Edge Nodes in Hadoop Clusters
Edge nodes are the interface between the Hadoop cluster and the outside network. For this reason, they’re sometimes referred to as gateway nodes. Most commonly, edge nodes are used to run client applications and cluster administration tools.
They’re also often used as staging areas for data being transferred into the Hadoop cluster. As such, Oozie, Pig, Sqoop, and management tools such as Hue and Ambari run well there. The figure shows the processes you can run on Edge nodes.
Edge nodes are often overlooked in Hadoop hardware architecture discussions. This situation is unfortunate because edge nodes serve an important purpose in a Hadoop cluster, and they have hardware requirements that are different from master nodes and slave nodes.
In general, it’s a good idea to minimize deployments of administration tools on master nodes and slave nodes to ensure that critical Hadoop services like the NameNode have as little competition for resources as possible.
You should avoid placing a data transfer utility like Sqoop on anything but an edge node, as the high data transfer volumes could risk the ability of Hadoop services on the same node to communicate. The messages Hadoop services exchange are their lifeblood, so high latency means the whole node could be cut off from the cluster.
The figure shows two edge nodes, but for many Hadoop clusters a single edge node would suffice. Additional edge nodes are most commonly needed when the volume of data being transferred in or out of the cluster is too much for a single server to handle.
For edge nodes in a Hadoop cluster, use enterprise class storage. For edge nodes focused on administration tools and running client applications, use four 900GB SAS drives, along with a RAID HDD controller configured for RAID 1+0.
Edge nodes oriented to ingesting data obviously need much more storage space, so you can add drives to the edge node. In this case, use LFF SAS drives because much higher capacities are available, as compared to smaller form-factor SAS drives.
A general-purpose edge node would be well served by a processor configuration similar to one used for slave nodes — specifically, a dual-socket server with Ivy Bridge processors clocked at between 2 and 2.5GHz.
For most workloads on edge nodes, 48GB of RAM is sufficient.
To enable communication between the outside network and the Hadoop cluster, edge nodes need to be multi-homed into the private subnet of the Hadoop cluster as well as into the corporate network.
A multi-homed computer is one that has dedicated connections to multiple networks. This is a practical illustration of why edge nodes are perfectly suited for interaction with the world outside the Hadoop cluster. Keeping your Hadoop cluster in its own private subnet is an excellent practice, so these edge nodes serve as a controlled window inside the cluster.

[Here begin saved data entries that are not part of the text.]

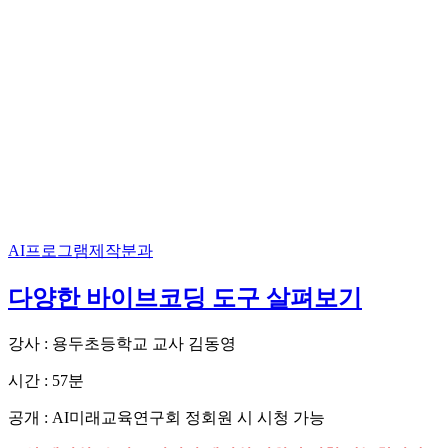
AI프로그램제작분과
다양한 바이브코딩 도구 살펴보기
강사 : 용두초등학교 교사 김동영
시간 : 57분
공개 : AI미래교육연구회 정회원 시 시청 가능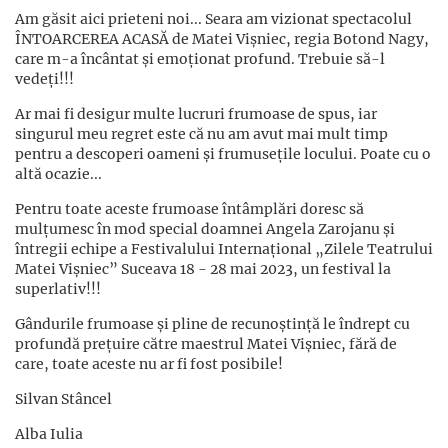
Am găsit aici prieteni noi... Seara am vizionat spectacolul
ÎNTOARCEREA ACASĂ de Matei Vișniec, regia Botond Nagy,
care m-a încântat și emoționat profund. Trebuie să-l
vedeți!!!
Ar mai fi desigur multe lucruri frumoase de spus, iar
singurul meu regret este că nu am avut mai mult timp
pentru a descoperi oameni și frumusețile locului. Poate cu o
altă ocazie...
Pentru toate aceste frumoase întâmplări doresc să
mulțumesc în mod special doamnei Angela Zarojanu și
întregii echipe a Festivalului Internațional „Zilele Teatrului
Matei Vișniec” Suceava 18 - 28 mai 2023, un festival la
superlativ!!!
Gândurile frumoase și pline de recunoștință le îndrept cu
profundă prețuire către maestrul Matei Vișniec, fără de
care, toate aceste nu ar fi fost posibile!
Silvan Stâncel
Alba Iulia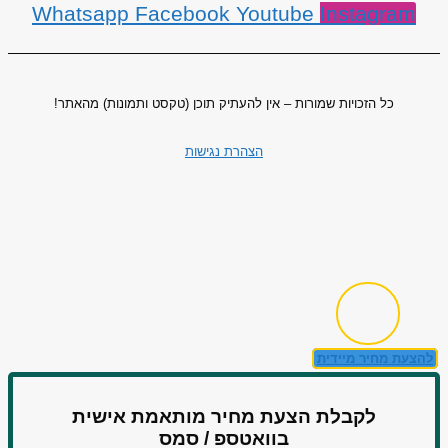
Whatsapp
Facebook
Youtube
Instagram
כל הזכויות שמורות – אין להעתיק תוכן (טקסט ותמונות) מהאתר!
הצהרת נגישות
להצעת מחיר מיידית
לקבלת הצעת מחיר מותאמת אישית
בוואטספ / סמס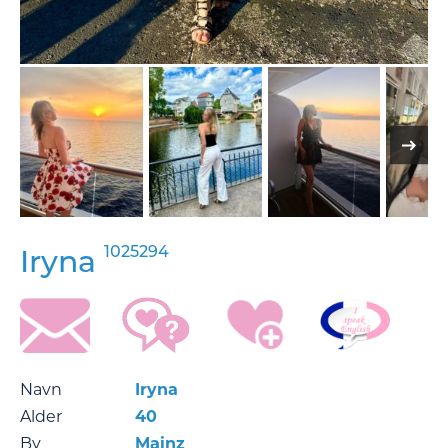
1025294
Iryna
Navn
Iryna
Alder
40
By
Mainz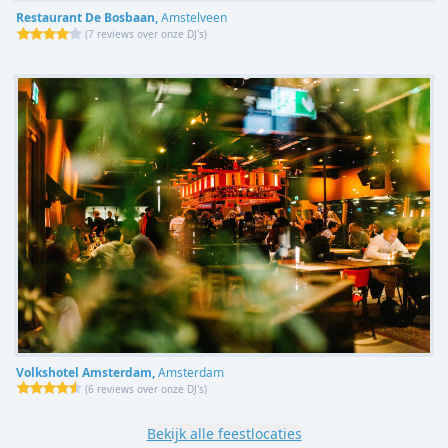
Restaurant De Bosbaan,
Amstelveen
(
7 reviews over onze DJ's
)
Volkshotel Amsterdam,
Amsterdam
(
6 reviews over onze DJ's
)
Bekijk alle feestlocaties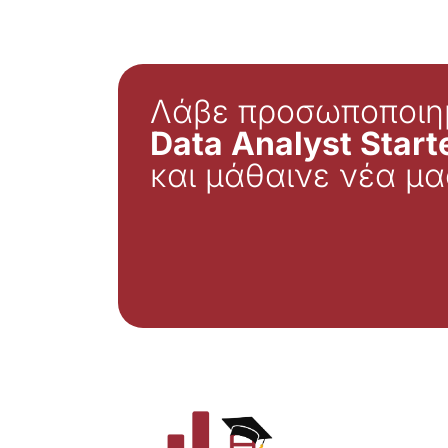
Λάβε προσωποποιη
Data Analyst Starte
και μάθαινε νέα μα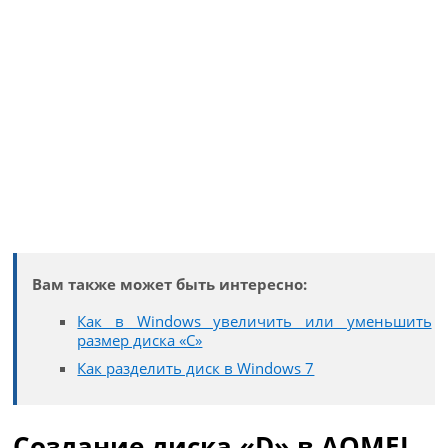
Вам также может быть интересно:
Как в Windows увеличить или уменьшить
размер диска «C»
Как разделить диск в Windows 7
Создание диска «D» в AOMEI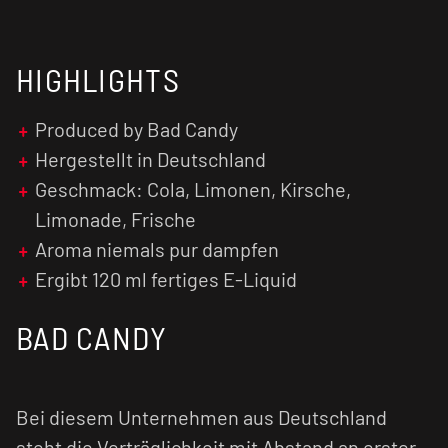
Genuss nichts mehr im Wege. Du kannst direkt
losdampfen!
HIGHLIGHTS
Unser Tipp: Der Geschmack wird in der Regel
intensiver, je länger das fertig gemischte
E-
Liquid
reift.
Produced by Bad Candy
Hergestellt in Deutschland
Achtung:
Aroma
niemals pur dampfen!
Geschmack: Cola, Limonen, Kirsche,
Limonade, Frische
Aroma niemals pur dampfen
Ergibt 120 ml fertiges E-Liquid
BAD CANDY
Bei diesem Unternehmen aus Deutschland
steht die Verträglichkeit mit Abstand an erster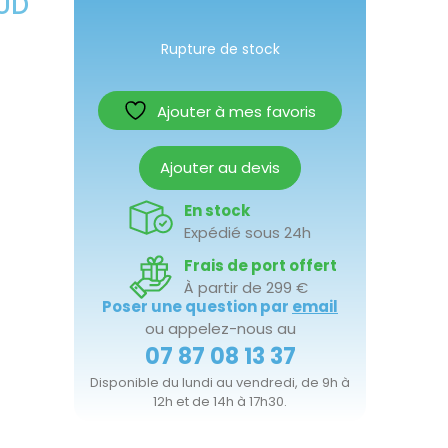
UD
Rupture de stock
Ajouter à mes favoris
Ajouter au devis
En stock
Expédié sous 24h
Frais de port offert
À partir de 299 €
Poser une question par
email
ou appelez-nous au
07 87 08 13 37
Disponible du lundi au vendredi, de 9h à
12h et de 14h à 17h30.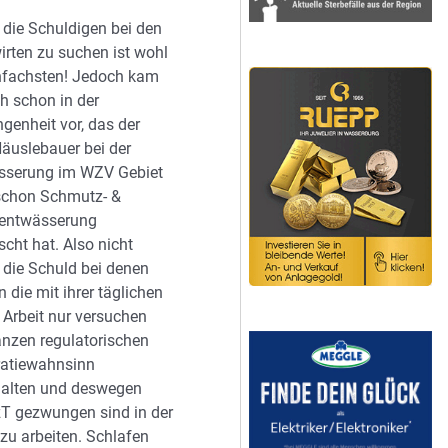
die Schuldigen bei den
rten zu suchen ist wohl
nfachsten! Jedoch kam
h schon in der
genheit vor, das der
Häuslebauer bei der
sserung im WZV Gebiet
schon Schmutz- &
entwässerung
scht hat. Also nicht
die Schuld bei denen
 die mit ihrer täglichen
 Arbeit nur versuchen
nzen regulatorischen
ratiewahnsinn
halten und deswegen
T gezwungen sind in der
zu arbeiten. Schlafen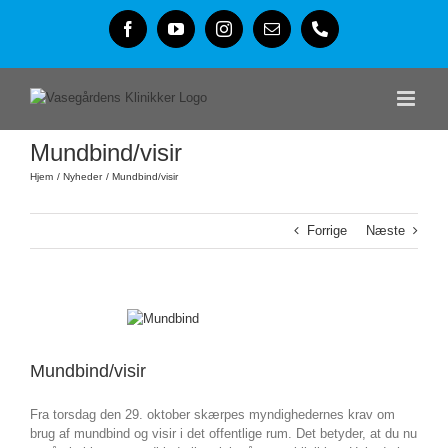
Skip
to
Facebook
YouTube
Instagram
E-
Phone
content
mail
Mundbind/visir
Hjem
Nyheder
Mundbind/visir
Forrige
Næste
Se
større
billede
Mundbind/visir
Fra torsdag den 29. oktober skærpes myndighedernes krav om
brug af mundbind og visir i det offentlige rum. Det betyder, at du nu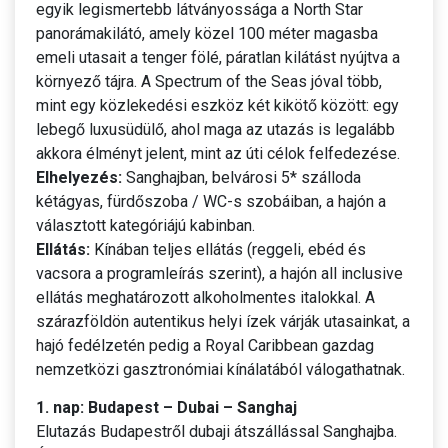
egyik legismertebb látványossága a North Star
panorámakilátó, amely közel 100 méter magasba
emeli utasait a tenger fölé, páratlan kilátást nyújtva a
környező tájra. A Spectrum of the Seas jóval több,
mint egy közlekedési eszköz két kikötő között: egy
lebegő luxusüdülő, ahol maga az utazás is legalább
akkora élményt jelent, mint az úti célok felfedezése.
Elhelyezés:
Sanghajban, belvárosi 5* szálloda
kétágyas, fürdőszoba / WC-s szobáiban, a hajón a
választott kategóriájú kabinban.
Ellátás:
Kínában teljes ellátás (reggeli, ebéd és
vacsora a programleírás szerint), a hajón all inclusive
ellátás meghatározott alkoholmentes italokkal. A
szárazföldön autentikus helyi ízek várják utasainkat, a
hajó fedélzetén pedig a Royal Caribbean gazdag
nemzetközi gasztronómiai kínálatából válogathatnak.
1. nap: Budapest – Dubai – Sanghaj
Elutazás Budapestről dubaji átszállással Sanghajba.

For edge nodes that serve the purpose of running client applications or administration tools, two pairs of bonded 1GbE network connections are recommended: one pair to connect to the Hadoop cluster and another pair for the outside network.
Edge nodes oriented to handling high inbound and outbound data transfer rates will need two (or more) pairs of bonded 10GbE network connectors: one pair to connect to the Hadoop cluster and another pair for the outside network or specific data ingest sources.